Broadway stars record "What The World Needs Now
Is Love" to benefit the Orlando LGBT community. 

I know there's a lot of people like Aunt Irene. I mean still, to this day.

Anti-gay bigotry killed those 49 people in Orlando's Pulse nightclub. It also kills people quietly.

It's the so called Christian parents or churches or relatives who find out a kid is gay and rejects him or her.

The Trevor Project, an advocacy group for gay youth, tells us suicide is the second leading cause of death among people ages 10 to 24, and LGBT are four times more likely to attempt suicide than their straight peers.

Gay kids who come from highly rejecting families are 8.4 times as likely to attempt suicide as their gay peers who report no or low levels of family rejection, says the Trevor Project. 

Then we have the small but odious band of people in the U.S. who call themselves Christian and regularly try to beat the gay community down.

There's so-called Pastor Steven Anderson, who celebrated the deaths of the 49 people in Orlando shorting after the massacre.

There's also alleged Pastor Roger Jimenez, who wished the 53 people injured in the shooting at that gay nightclub would just die already because most of them were gay. (The owner of the building that leases space to Jimenez's "church" is so upset with the comments that they're kicking him and his church out.)

These are extreme examples, of course. But this kind of rhetoric is dangerous. Most people wouldn't act on these bigoted speeches, but a few wackos could.

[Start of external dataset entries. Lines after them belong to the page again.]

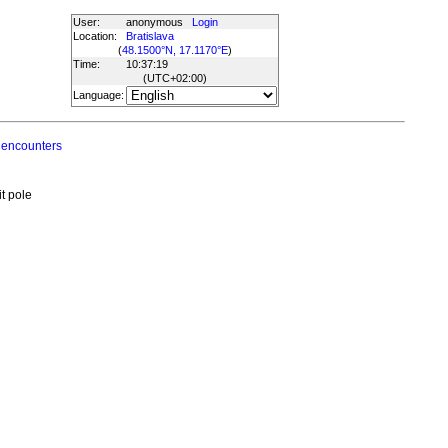
User:
anonymous
Login
Location:
Bratislava
(
48.1500°N, 17.1170°E
)
Time:
10:37:19
(UTC
+02:00
)
Language:
 encounters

I feel relatively safe being who I am, but not completely safe. I know there are hateful bigots that want me dead. Or to at least go away.

The hatred that still lingers. Statistics are iffy, but between 20 and 30 people are murdered in anti-LGBT violence annually. Most victims are people of color.

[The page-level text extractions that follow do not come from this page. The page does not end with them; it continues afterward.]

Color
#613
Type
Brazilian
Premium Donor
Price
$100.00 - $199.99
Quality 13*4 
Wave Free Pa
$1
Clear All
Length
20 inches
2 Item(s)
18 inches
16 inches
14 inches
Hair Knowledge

So yes, Broadway for Orlando is exactly right. What the world needs now is love, sweet love for everyone.

I'm also grateful Broadway for Orlando is continuing to publicize and push this so hard to raise money for The Center in Orlando. I noticed the Broadway luminaries got together again to perform "What the World Needs Now Is Love" on the Maya and Marty show on NBC last night. 

Sirius XM Rado host Seth Rudetsky and his husband, producer James Wesley decided on Monday, June 13 to organize the benefit single, People magazine reports. By Wednesday, the recording was done.

"We started making calls, and suddenly we had tons of theater actors along with an orchestra and the services of a fully-staffed recording studio, all willing to donate their time and talent......
Our community of artists has banded together as we always to to show we can end this cycle of violence and intolerance. Love will prevail," Rudetsky said.

You can go to BroadwayRecords.com or iTunes to download Broadway for Orlando's "What the World Needs Now Is Love," for $1.99.

Even more importantly, when you see hate or hear hate speeech against the LGBT community or anyway, counteract it. Do something loving. Tell the haters why they're wrong. You might not change their minds, but you'll  put them on notice.